Albany Medical College (AMC) seeks three years of funding to conduct a study exploring the use of the Albany Medical Student Attitudes and Social Responsibility Survey (AMSARS) to measure the impact of Service Learning on medical students. This builds on a previous study that confirmed the validity and reliability of the AMSARS tool. The proposed project will include collecting the AMSARS from AMC students as well as students at three partnering medical schools. Expanding the use of this tool will allow the research team to explore in more depth the impact that service learning has on medical student attributes such as understanding of culture and diversity, interpersonal and problem solving skills, effectiveness of patient communication, and awareness of social responsibility. This analysis of the impact that service has on the way medical students engage with their community is directly related to priority three in the funding announcement, with implications for CNCS's "Healthy Futures" strategic focus area.
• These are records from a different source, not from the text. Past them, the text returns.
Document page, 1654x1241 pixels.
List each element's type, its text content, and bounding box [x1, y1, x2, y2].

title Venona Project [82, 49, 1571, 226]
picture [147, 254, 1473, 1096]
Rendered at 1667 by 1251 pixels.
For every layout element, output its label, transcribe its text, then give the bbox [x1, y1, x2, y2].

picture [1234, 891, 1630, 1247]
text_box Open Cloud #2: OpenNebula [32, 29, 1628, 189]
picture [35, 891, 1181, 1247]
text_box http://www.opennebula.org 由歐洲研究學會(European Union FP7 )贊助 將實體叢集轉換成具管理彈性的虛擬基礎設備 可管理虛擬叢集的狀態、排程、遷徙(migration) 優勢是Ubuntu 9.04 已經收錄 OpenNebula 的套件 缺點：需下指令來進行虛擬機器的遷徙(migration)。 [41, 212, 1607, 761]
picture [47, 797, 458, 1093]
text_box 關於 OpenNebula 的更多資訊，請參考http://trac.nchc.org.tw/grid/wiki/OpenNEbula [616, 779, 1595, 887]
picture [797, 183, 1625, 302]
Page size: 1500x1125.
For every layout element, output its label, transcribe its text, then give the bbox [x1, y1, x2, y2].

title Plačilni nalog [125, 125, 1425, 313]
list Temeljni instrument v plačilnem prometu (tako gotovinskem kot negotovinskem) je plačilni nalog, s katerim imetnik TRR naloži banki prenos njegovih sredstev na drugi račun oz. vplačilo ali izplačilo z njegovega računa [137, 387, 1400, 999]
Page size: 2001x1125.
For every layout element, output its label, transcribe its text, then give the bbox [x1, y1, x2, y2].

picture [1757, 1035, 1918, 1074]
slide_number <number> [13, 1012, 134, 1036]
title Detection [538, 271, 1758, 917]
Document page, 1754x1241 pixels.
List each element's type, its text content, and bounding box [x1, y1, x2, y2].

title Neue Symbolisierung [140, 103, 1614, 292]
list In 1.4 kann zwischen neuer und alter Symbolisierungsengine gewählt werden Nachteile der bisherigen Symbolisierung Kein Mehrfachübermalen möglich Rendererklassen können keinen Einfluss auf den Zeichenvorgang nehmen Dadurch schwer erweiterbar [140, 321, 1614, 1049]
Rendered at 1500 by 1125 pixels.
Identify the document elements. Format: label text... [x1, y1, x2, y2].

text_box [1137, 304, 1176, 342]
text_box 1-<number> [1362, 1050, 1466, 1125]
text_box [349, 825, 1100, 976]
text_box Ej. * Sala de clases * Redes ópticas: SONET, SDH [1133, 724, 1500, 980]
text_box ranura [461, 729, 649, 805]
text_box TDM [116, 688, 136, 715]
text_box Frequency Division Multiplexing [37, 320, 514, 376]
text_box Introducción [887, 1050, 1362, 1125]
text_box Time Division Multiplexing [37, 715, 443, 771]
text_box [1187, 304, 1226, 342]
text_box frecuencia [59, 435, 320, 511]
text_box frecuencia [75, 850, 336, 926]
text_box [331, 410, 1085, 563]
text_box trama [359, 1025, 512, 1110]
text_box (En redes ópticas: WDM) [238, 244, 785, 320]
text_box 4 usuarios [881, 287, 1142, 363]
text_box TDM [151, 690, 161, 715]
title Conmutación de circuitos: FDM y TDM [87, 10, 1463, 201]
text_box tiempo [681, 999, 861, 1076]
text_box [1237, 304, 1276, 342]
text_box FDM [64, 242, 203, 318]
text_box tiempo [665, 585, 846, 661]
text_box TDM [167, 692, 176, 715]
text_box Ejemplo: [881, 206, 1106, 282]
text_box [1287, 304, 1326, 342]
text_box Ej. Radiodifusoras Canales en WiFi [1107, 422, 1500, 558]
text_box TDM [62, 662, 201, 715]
This project will fill a critical void in the existing body of research; there are very few studies that take an analytical approach to examining the impact that service learning has on medical students. The results of this study could have far reaching implications for medical education, as the field is currently undergoing a cultural shift towards cultivating skills related to community engagement, social responsibility, and an understanding of non-biological (social) determinants of health in addition to the traditional focus on the basic sciences. The introduction of service learning experiences to medical students aims to affect them at a time when they are still able to make significant and positive decisions regarding the way they will provide care as future physicians. Demonstrating the value of service learning in medical education could have a direct impact on the way doctors are trained and ultimately the way that they interact with their communities and provide care to patients.